Est-ce que le deuxième roman constitue à vos yeux la naissance d'une œuvre, bien davantage que le premier roman ? Est-ce que vous voyez un rôle plus important du libraire dans la défense du deuxième roman ?
Pour moi, la rencontre est centrale encore dans cette question du premier et du deuxième roman. Se noue, entre le premier et le deuxième roman, comme un pacte de confiance. Je prends plaisir à suivre l’œuvre d’un auteur ou d’une autrice comme ce fut le cas avec la formidable Emma Marsantes. Je l’avais invitée pour son magnifique Une mère éphémère et ai été très heureux de pouvoir le faire pour son deuxième roman, formidable également, Les Fous sont des joueurs de flûte, les deux parus chez Verdier. Le rôle du libraire est plus important pour le deuxième roman car il s’agit d’affirmer aussi la ligne éditoriale, que je souhaite, forte pour ma librairie. L’écrivain s’affirme, et les choix du libraire aussi : on s’accompagne mutuellement car l’autrice ou l’auteur d’un deuxième roman est plus attendu que celle ou celui du premier. C’est comme en politique, la première élection, vous pouvez la gagner par effet de surprise. La deuxième, c’est plus compliqué : vous n’avez plus l’attrait de la nouveauté, il faut fournir un travail de fond. Les deuxièmes romans, c’est pareil : le travail est beaucoup plus difficile, et les libraires doivent être là pour valoriser ce qui, à leurs yeux, n’est plus un effet de surprise mais une œuvre qui s’affirme.
Votre librairie est particulièrement active et riche d'événements : laissez-vous une place aux primo-romanciers ?
Nous essayons effectivement, comme je vous le disais, de proposer une véritable ligne éditoriale à notre librairie : nous soutenons des éditeurs dont nous apprécions les publications comme Anacharsis, Verdier car ce sont, là encore, avant tout de vraies rencontres.
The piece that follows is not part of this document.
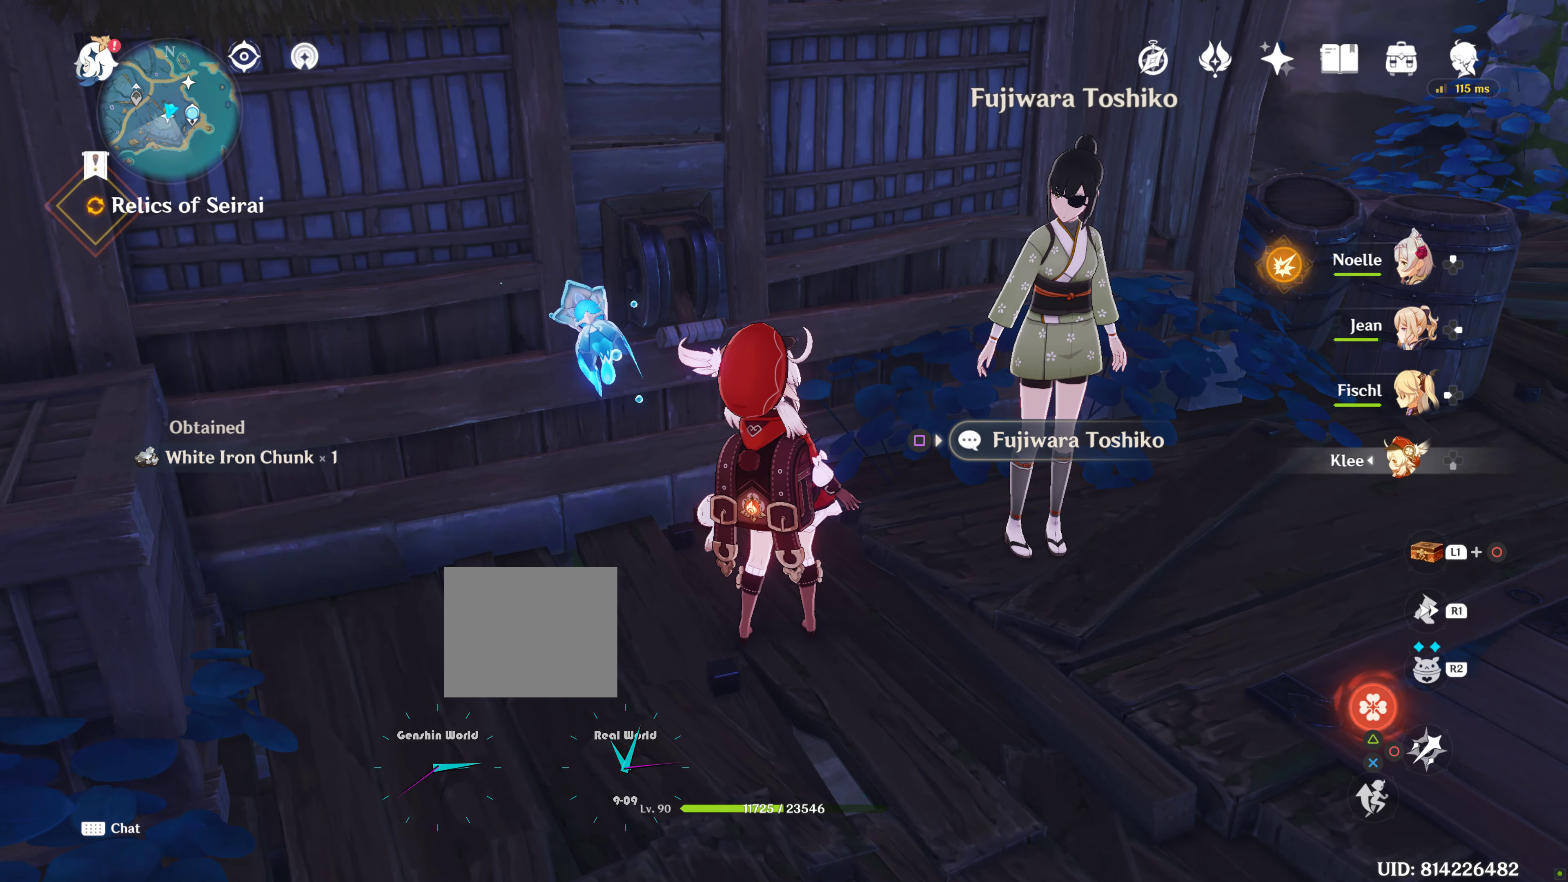
{"buttons": [], "left_stick": "down", "right_stick": "center", "events": [[383, "left_stick", "down"]]}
Mais elles ne peuvent pas demeurer seulement sur le papier. On a envie, notamment parce que le contexte politique de ces derniers temps est compliqué comme vous le savez, de faire de véritables propositions, d’incarner ces choix éditoriaux en une série de rencontres. Ces lectures, où figurent par exemple Laure Adler ou encore Mélanie Traversier, sont de grands moments pour le public de la librairie : c’est l’occasion d’affirmer le rôle du libraire. Ce rôle, c’est celui d’une attention soutenue à des auteurs et des autrices. On met ainsi l’accent sur nos découvertes, nos coups de cœur parce qu’il s’agit ainsi pour nous de dire que la librairie est un lieu d’accueil. On est toujours un peu au-delà du rôle de libraire, c’est le métier qui veut ça.